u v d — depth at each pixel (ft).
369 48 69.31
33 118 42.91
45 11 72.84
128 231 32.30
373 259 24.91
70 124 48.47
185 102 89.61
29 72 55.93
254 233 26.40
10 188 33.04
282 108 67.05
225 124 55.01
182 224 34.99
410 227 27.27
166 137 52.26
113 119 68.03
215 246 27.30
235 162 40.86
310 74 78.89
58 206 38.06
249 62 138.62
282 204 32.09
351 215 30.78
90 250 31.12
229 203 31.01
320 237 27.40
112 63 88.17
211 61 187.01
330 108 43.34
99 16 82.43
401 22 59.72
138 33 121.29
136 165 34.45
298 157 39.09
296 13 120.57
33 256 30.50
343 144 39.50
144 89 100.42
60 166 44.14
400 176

__________

WHAT IS EXPECTED => Please output all of the entries without changing a single character.

EXERCISE RESULT =>
u v d — depth at each pixel (ft).
369 48 69.31
33 118 42.91
45 11 72.84
128 231 32.30
373 259 24.91
70 124 48.47
185 102 89.61
29 72 55.93
254 233 26.40
10 188 33.04
282 108 67.05
225 124 55.01
182 224 34.99
410 227 27.27
166 137 52.26
113 119 68.03
215 246 27.30
235 162 40.86
310 74 78.89
58 206 38.06
249 62 138.62
282 204 32.09
351 215 30.78
90 250 31.12
229 203 31.01
320 237 27.40
112 63 88.17
211 61 187.01
330 108 43.34
99 16 82.43
401 22 59.72
138 33 121.29
136 165 34.45
298 157 39.09
296 13 120.57
33 256 30.50
343 144 39.50
144 89 100.42
60 166 44.14
400 176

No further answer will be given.